In the declaration, the university leaders said they were committed to upholding the national ideology of Pancasila and the 1945 Constitution and that they would reject any kind of extremist ideology on campuses.

Hasanuddin University Rector Dwia Aries Tina Pulubuhu said the declaration was meant to prevent radicalism and terrorism from entering campuses. “We want to reaffirm our commitment, which is to maintain the integrity and sovereignty of the Indonesian republic.”

Meanwhile, Minister Mohammad said radical ideologies had thrived on campuses, as university students could easily be influenced. He continued that in cooperation with the police, they are helping universities prevent radicalism and terrorism from entering their respective campuses, adding that stern action was needed to combat radical ideologies.

He argued that being stern did not necessarily mean that university managements would curtail academic freedom and strip students of their right to express their opinions. Students, he said, would be allowed to discuss radical ideologies, but they should not be allowed to be radicals.

Comr. Gen. Syafruddin concurred that there is not freedom to become a radical person, saying the National Police would not deploy personnel or intelligence officers to campuses as they were still considered safe.

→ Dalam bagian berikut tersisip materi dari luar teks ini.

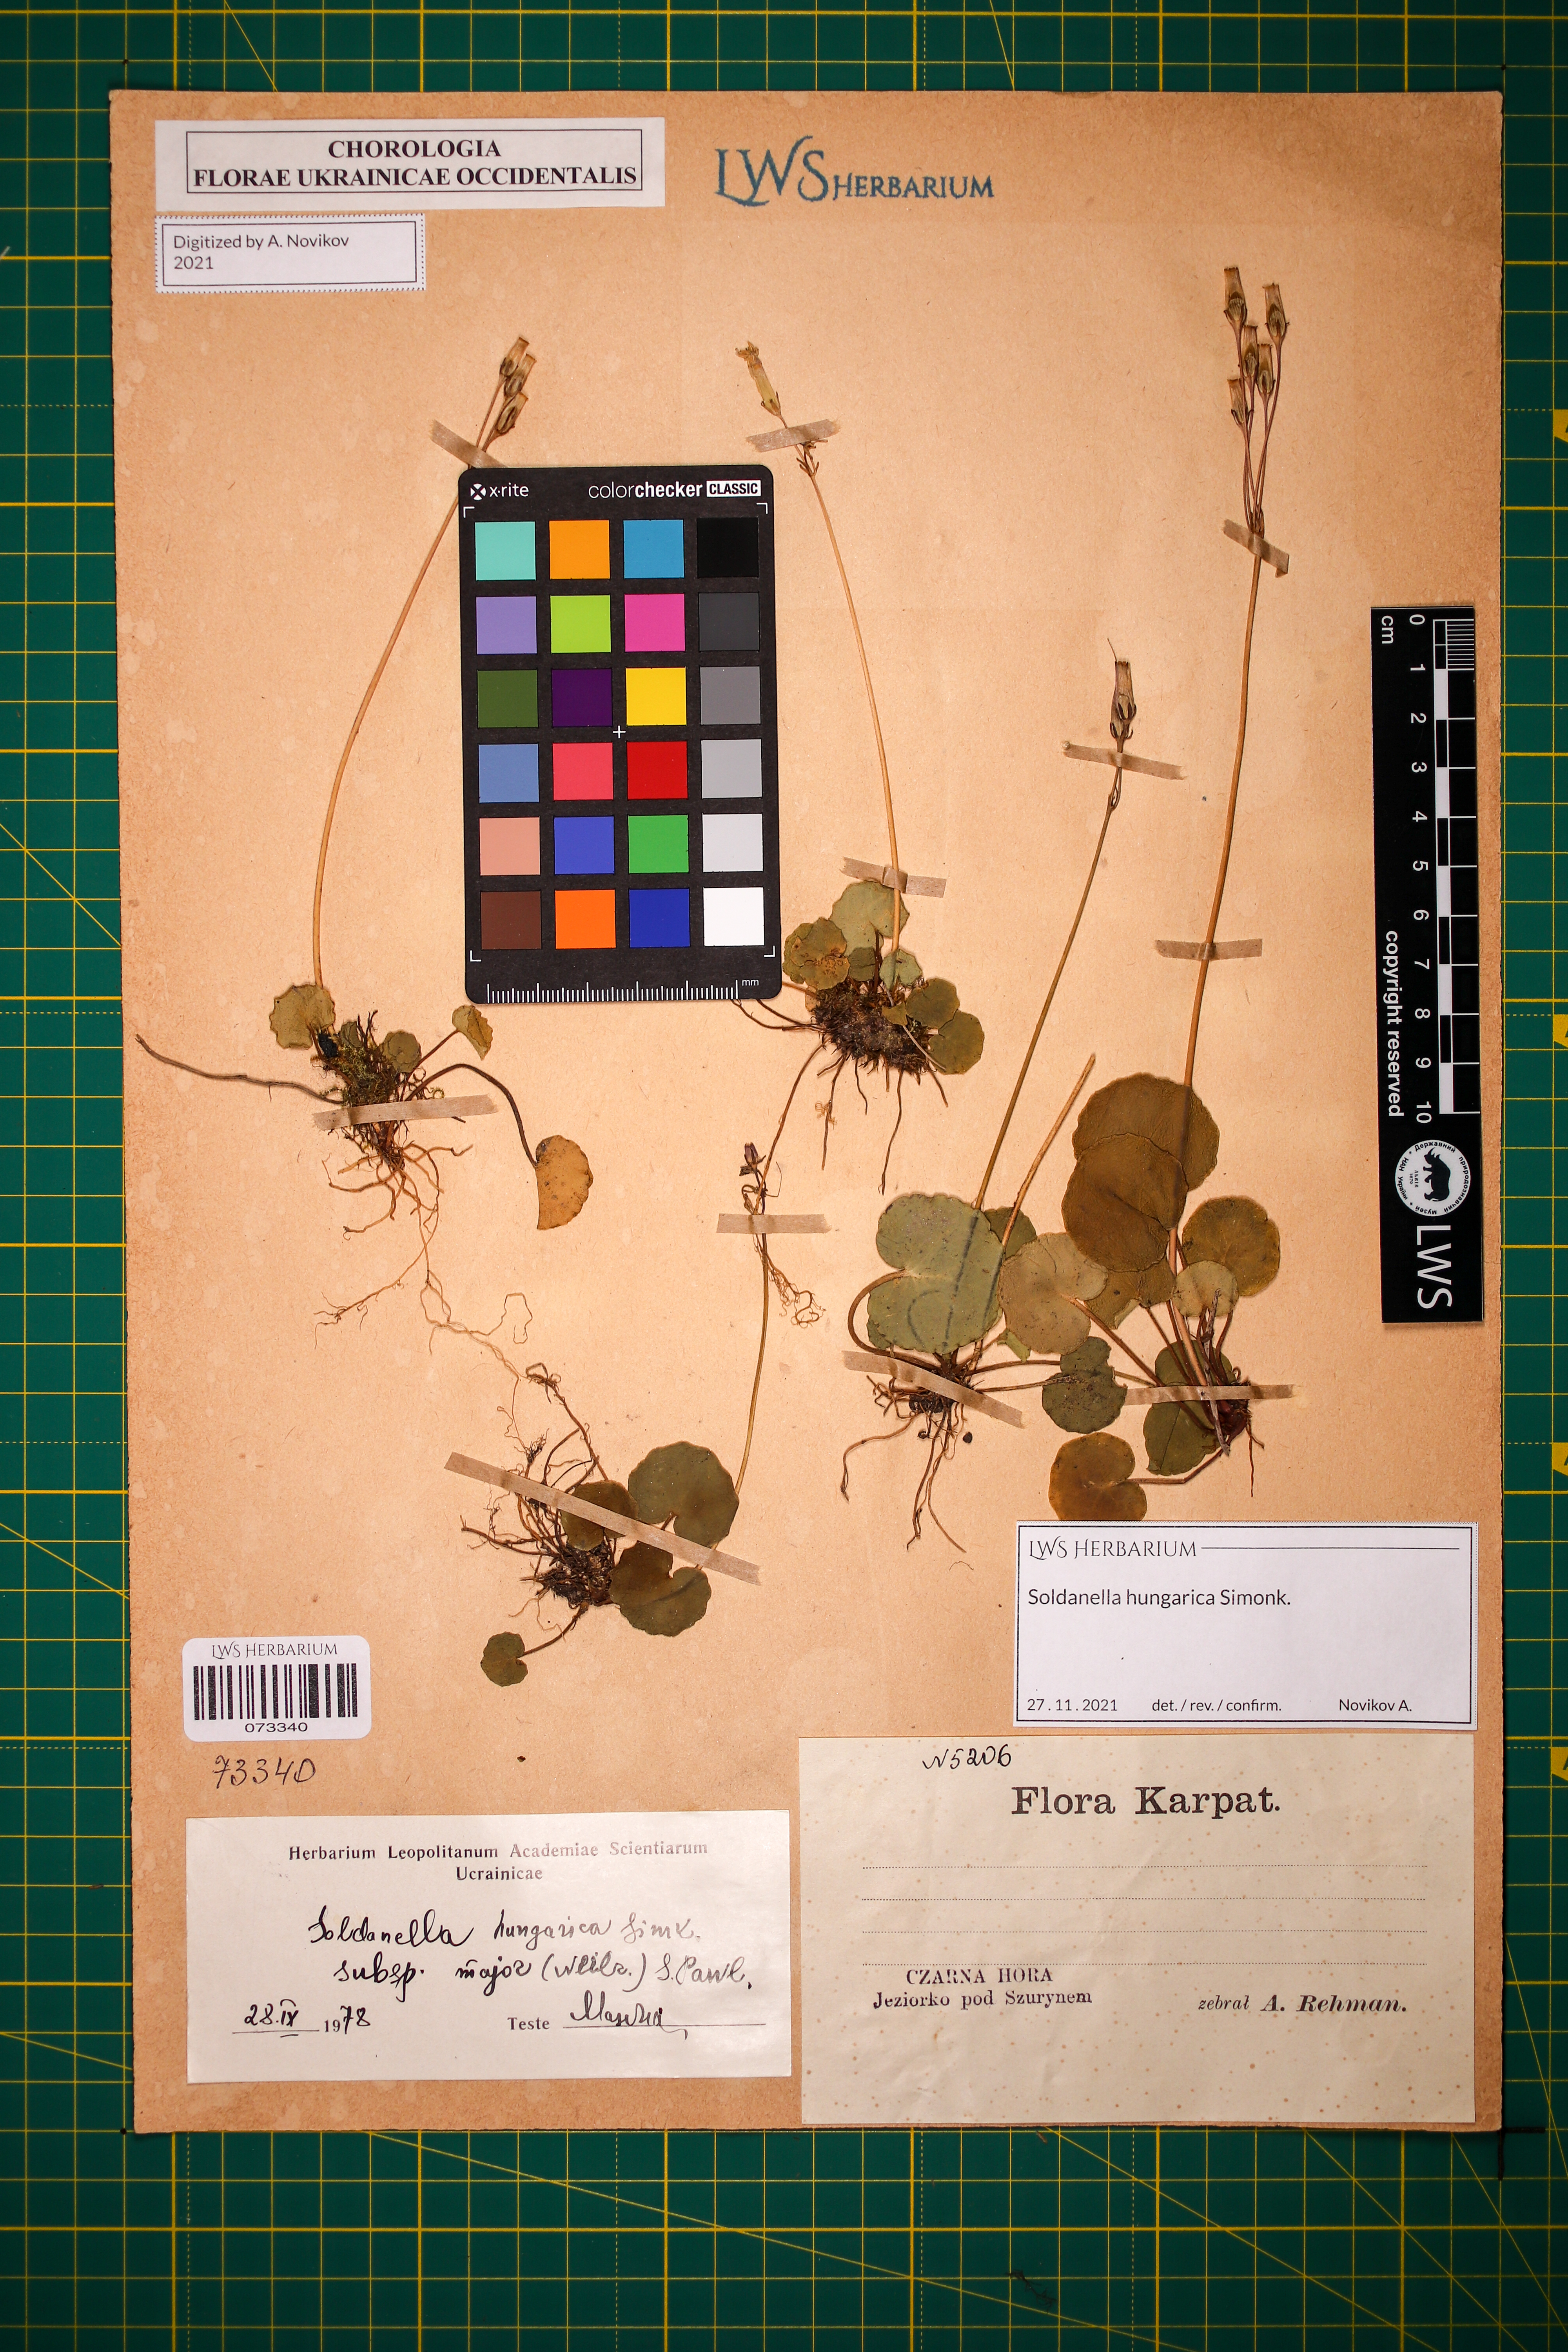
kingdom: Plantae
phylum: Tracheophyta
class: Magnoliopsida
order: Ericales
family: Primulaceae
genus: Soldanella
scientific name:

He argued that the seeds of radicalism planted by the Darul Islam/Tentara Islam Indonesia (DI/TII) led by Abdul Qahar Mudzakkar had died and would not reemerge because generations had changed. However, he added, a new threat of radicalism had emerged. He said, the existence of the Islamic State [IS] group, which is now looking to Southeast Asia, including Indonesia, is cautious.

Separately, rector of Makassar State University, Husain Syam, said he would take stern action against students involved in radical or terror acts.

He said the students’ understanding about Pancasila needed to be improved through a Pancasila education program that had been carried out during the New Order Era.